■ Source document ■

━━━━━━━━━━━━━━━━

In today’s market, one of the selling points of our high-end phones is the memory inside. Specifically, people want more memory; memory that they can use to store their music, their games, pictures, and whatever else they want. It’s part of the industry now, and people expect there to be more memory than they probably need always available. Of course, as anyone who has ever used a device with a fixed amount of memory on board, such as any one of the webOS-based devices, or an iPhone, then you know that you don’t actually get all of the memory they say you do. It’s very likely that you’ll never gain access to a full gig of memory, due to the resources already taken up even before you take the phone out of the box.
Of course, this isn’t anything to get really worked up about. It’s not like you’re losing out on two, three, or five gigabytes of memory. No, it’s usually negligible and some people may not even realize they’re missing anything at all. When there is bloatware involved people start to notice. Just having less memory right out of the gate is one thing, but to actually show the end user why they don’t have as much memory as they’d like with random applications on their device that they may never use, well, that’s something entirely different.
Bloatware is generally despised by anyone who comes across it. While there may be one, maybe two applications that some folks don’t mind having on their phone, it’s when the carrier and manufacturers start throwing in a ton of different applications onto their handsets that things start to get hairy. After all, if you start throwing too much bloatware on there, then the device itself can actually start to run sluggishly. And no one wants their brand new phone to not work as properly as it should.
So it’s good news that Sprint is going to make it a lot easier, downright possible, to let the end user remove bloatware as they see fit. This is, beyond a shadow of a doubt, a huge move for Sprint. And, let’s face it; it’s a move that everyone wants all of the other wireless carriers to follow. Putting the bloatware on the phone is fine, but gives the person who purchased the device the option to remove unnecessary or unwanted applications from their phone. If you have an Android phone, then you know that rooting the device will give you some options to remove that bloatware, but if the carriers give you the option right from the start, then rooting the device may not be necessary.

━━━━━━━━━━━━━━━━

■ Direction A ■
Reproduce the whole article on phone bloatware word for word.

━━━━━━━━━━━━━━━━

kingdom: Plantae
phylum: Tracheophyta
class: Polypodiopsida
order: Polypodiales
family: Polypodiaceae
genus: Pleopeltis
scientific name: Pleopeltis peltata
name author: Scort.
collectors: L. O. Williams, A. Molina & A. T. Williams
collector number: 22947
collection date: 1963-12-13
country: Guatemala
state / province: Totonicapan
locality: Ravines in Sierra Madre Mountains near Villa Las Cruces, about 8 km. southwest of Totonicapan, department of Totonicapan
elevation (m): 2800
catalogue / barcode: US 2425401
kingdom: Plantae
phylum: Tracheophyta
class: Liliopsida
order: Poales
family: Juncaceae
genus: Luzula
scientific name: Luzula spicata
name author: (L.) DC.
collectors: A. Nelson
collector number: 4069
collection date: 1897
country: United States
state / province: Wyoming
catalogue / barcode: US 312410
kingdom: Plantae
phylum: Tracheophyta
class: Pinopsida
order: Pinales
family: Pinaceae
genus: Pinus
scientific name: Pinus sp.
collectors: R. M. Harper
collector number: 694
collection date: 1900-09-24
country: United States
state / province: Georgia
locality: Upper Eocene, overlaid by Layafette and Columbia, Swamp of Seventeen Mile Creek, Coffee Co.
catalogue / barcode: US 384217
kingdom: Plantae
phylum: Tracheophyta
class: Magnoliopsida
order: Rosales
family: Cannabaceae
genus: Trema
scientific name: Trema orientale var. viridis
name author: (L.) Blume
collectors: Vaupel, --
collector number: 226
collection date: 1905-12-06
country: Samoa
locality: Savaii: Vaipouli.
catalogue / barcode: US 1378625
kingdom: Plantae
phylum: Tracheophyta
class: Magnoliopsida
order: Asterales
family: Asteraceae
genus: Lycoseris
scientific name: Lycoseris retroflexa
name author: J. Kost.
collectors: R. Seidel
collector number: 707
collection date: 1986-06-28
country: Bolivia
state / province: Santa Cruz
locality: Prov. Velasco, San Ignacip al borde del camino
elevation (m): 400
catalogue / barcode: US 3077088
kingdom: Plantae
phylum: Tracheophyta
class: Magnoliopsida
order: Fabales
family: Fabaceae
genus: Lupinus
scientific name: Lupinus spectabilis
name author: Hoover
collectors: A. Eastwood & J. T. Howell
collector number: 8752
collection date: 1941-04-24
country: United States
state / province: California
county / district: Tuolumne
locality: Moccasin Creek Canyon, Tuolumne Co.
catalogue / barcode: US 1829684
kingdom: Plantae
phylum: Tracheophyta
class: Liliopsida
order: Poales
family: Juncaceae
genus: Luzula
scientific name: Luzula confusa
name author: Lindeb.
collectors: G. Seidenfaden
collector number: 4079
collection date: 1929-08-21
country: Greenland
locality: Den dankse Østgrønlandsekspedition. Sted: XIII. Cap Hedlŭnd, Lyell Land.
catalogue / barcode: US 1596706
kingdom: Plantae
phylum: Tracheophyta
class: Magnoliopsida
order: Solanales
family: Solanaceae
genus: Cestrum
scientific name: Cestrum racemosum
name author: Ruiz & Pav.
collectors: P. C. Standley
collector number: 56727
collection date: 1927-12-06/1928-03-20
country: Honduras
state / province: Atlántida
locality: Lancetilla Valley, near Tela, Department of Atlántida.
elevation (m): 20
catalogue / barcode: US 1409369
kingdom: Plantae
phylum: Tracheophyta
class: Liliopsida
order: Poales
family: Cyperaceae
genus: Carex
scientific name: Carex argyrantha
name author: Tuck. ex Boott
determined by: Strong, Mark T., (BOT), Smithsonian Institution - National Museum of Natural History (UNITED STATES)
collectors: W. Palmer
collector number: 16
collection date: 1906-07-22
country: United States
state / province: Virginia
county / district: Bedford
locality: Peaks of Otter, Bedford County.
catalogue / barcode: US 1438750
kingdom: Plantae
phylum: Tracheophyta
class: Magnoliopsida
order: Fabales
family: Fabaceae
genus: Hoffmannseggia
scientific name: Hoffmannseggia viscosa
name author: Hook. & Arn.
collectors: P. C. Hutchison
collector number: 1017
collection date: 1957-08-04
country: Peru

━━━━━━━━━━━━━━━━

■ Direction B ■
Rewrite the rows beginning at the line that has "locality: Ravines in" and ending after the line that has "family: Cannabaceae". Replace "collector number" with "field number" and keep everything else unchanged.

■ Worked answer A ■
In today’s market, one of the selling points of our high-end phones is the memory inside. Specifically, people want more memory; memory that they can use to store their music, their games, pictures, and whatever else they want. It’s part of the industry now, and people expect there to be more memory than they probably need always available. Of course, as anyone who has ever used a device with a fixed amount of memory on board, such as any one of the webOS-based devices, or an iPhone, then you know that you don’t actually get all of the memory they say you do. It’s very likely that you’ll never gain access to a full gig of memory, due to the resources already taken up even before you take the phone out of the box.
Of course, this isn’t anything to get really worked up about. It’s not like you’re losing out on two, three, or five gigabytes of memory. No, it’s usually negligible and some people may not even realize they’re missing anything at all. When there is bloatware involved people start to notice. Just having less memory right out of the gate is one thing, but to actually show the end user why they don’t have as much memory as they’d like with random applications on their device that they may never use, well, that’s something entirely different.
Bloatware is generally despised by anyone who comes across it. While there may be one, maybe two applications that some folks don’t mind having on their phone, it’s when the carrier and manufacturers start throwing in a ton of different applications onto their handsets that things start to get hairy. After all, if you start throwing too much bloatware on there, then the device itself can actually start to run sluggishly. And no one wants their brand new phone to not work as properly as it should.
So it’s good news that Sprint is going to make it a lot easier, downright possible, to let the end user remove bloatware as they see fit. This is, beyond a shadow of a doubt, a huge move for Sprint. And, let’s face it; it’s a move that everyone wants all of the other wireless carriers to follow. Putting the bloatware on the phone is fine, but gives the person who purchased the device the option to remove unnecessary or unwanted applications from their phone. If you have an Android phone, then you know that rooting the device will give you some options to remove that bloatware, but if the carriers give you the option right from the start, then rooting the device may not be necessary.

■ Worked answer B ■
locality: Ravines in Sierra Madre Mountains near Villa Las Cruces, about 8 km. southwest of Totonicapan, department of Totonicapan
elevation (m): 2800
catalogue / barcode: US 2425401
kingdom: Plantae
phylum: Tracheophyta
class: Liliopsida
order: Poales
family: Juncaceae
genus: Luzula
scientific name: Luzula spicata
name author: (L.) DC.
collectors: A. Nelson
field number: 4069
collection date: 1897
country: United States
state / province: Wyoming
catalogue / barcode: US 312410
kingdom: Plantae
phylum: Tracheophyta
class: Pinopsida
order: Pinales
family: Pinaceae
genus: Pinus
scientific name: Pinus sp.
collectors: R. M. Harper
field number: 694
collection date: 1900-09-24
country: United States
state / province: Georgia
locality: Upper Eocene, overlaid by Layafette and Columbia, Swamp of Seventeen Mile Creek, Coffee Co.
catalogue / barcode: US 384217
kingdom: Plantae
phylum: Tracheophyta
class: Magnoliopsida
order: Rosales
family: Cannabaceae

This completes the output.